= What the task requires =
Extract each line from the entries below that contains the string "Assault". Treat the match as case-sensitive.

= Given entries =
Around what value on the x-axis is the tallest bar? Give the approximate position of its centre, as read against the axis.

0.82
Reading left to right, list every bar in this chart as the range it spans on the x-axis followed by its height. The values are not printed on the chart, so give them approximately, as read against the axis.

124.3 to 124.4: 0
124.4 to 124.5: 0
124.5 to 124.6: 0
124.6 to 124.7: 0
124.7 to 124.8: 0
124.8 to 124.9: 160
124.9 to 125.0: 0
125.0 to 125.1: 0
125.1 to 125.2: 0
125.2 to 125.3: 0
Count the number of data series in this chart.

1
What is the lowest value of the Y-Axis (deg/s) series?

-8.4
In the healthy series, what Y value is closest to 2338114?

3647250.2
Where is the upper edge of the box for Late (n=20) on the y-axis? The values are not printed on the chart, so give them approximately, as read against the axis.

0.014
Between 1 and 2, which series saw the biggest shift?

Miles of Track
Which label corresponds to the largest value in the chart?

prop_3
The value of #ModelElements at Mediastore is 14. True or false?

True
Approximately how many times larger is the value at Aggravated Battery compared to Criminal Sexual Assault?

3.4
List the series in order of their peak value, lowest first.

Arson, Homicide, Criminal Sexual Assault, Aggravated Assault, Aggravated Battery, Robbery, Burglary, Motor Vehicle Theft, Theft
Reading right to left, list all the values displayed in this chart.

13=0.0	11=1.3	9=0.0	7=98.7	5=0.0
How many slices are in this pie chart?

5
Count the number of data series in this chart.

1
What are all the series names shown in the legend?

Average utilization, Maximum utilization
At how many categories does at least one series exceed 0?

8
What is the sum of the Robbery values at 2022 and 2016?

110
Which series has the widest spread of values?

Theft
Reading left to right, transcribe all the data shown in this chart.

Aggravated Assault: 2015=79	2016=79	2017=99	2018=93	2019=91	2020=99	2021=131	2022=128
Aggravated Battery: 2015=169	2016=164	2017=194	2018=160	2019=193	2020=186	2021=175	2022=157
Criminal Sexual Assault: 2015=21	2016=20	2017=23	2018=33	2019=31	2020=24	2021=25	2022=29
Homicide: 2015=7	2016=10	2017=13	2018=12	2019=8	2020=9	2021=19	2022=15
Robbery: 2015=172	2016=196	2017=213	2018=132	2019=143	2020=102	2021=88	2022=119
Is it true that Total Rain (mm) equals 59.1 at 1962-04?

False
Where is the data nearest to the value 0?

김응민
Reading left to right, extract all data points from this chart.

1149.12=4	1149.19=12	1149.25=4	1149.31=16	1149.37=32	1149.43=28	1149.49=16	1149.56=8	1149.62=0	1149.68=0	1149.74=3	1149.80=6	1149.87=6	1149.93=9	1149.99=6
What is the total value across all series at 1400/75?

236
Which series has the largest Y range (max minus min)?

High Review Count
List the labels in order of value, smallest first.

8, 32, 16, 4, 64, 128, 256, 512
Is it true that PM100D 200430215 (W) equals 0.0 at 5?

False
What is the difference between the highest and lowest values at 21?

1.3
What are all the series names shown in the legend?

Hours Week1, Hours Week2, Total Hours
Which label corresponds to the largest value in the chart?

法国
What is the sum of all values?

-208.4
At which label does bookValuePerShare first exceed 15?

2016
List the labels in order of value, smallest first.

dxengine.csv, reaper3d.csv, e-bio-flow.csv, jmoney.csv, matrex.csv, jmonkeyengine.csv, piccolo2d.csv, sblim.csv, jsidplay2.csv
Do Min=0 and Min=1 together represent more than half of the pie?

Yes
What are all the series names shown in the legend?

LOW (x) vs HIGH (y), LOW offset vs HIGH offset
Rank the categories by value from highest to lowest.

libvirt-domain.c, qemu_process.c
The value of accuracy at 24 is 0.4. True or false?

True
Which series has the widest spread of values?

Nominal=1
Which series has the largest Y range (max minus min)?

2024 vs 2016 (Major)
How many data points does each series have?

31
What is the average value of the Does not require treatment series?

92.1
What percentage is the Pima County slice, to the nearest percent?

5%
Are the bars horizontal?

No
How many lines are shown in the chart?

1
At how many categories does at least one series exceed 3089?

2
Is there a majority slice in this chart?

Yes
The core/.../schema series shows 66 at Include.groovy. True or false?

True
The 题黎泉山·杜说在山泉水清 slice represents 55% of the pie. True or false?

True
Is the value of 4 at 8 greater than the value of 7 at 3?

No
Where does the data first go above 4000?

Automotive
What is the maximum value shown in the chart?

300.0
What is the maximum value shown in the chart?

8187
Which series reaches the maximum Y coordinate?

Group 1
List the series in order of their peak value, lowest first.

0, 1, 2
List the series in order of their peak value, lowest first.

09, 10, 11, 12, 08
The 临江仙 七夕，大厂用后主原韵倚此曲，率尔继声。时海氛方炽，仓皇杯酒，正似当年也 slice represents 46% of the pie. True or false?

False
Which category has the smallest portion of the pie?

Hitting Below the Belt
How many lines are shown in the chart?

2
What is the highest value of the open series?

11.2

= Exercise solution =
Approximately how many times larger is the value at Aggravated Battery compared to Criminal Sexual Assault?
Arson, Homicide, Criminal Sexual Assault, Aggravated Assault, Aggravated Battery, Robbery, Burglary, Motor Vehicle Theft, Theft
Aggravated Assault: 2015=79	2016=79	2017=99	2018=93	2019=91	2020=99	2021=131	2022=128
Criminal Sexual Assault: 2015=21	2016=20	2017=23	2018=33	2019=31	2020=24	2021=25	2022=29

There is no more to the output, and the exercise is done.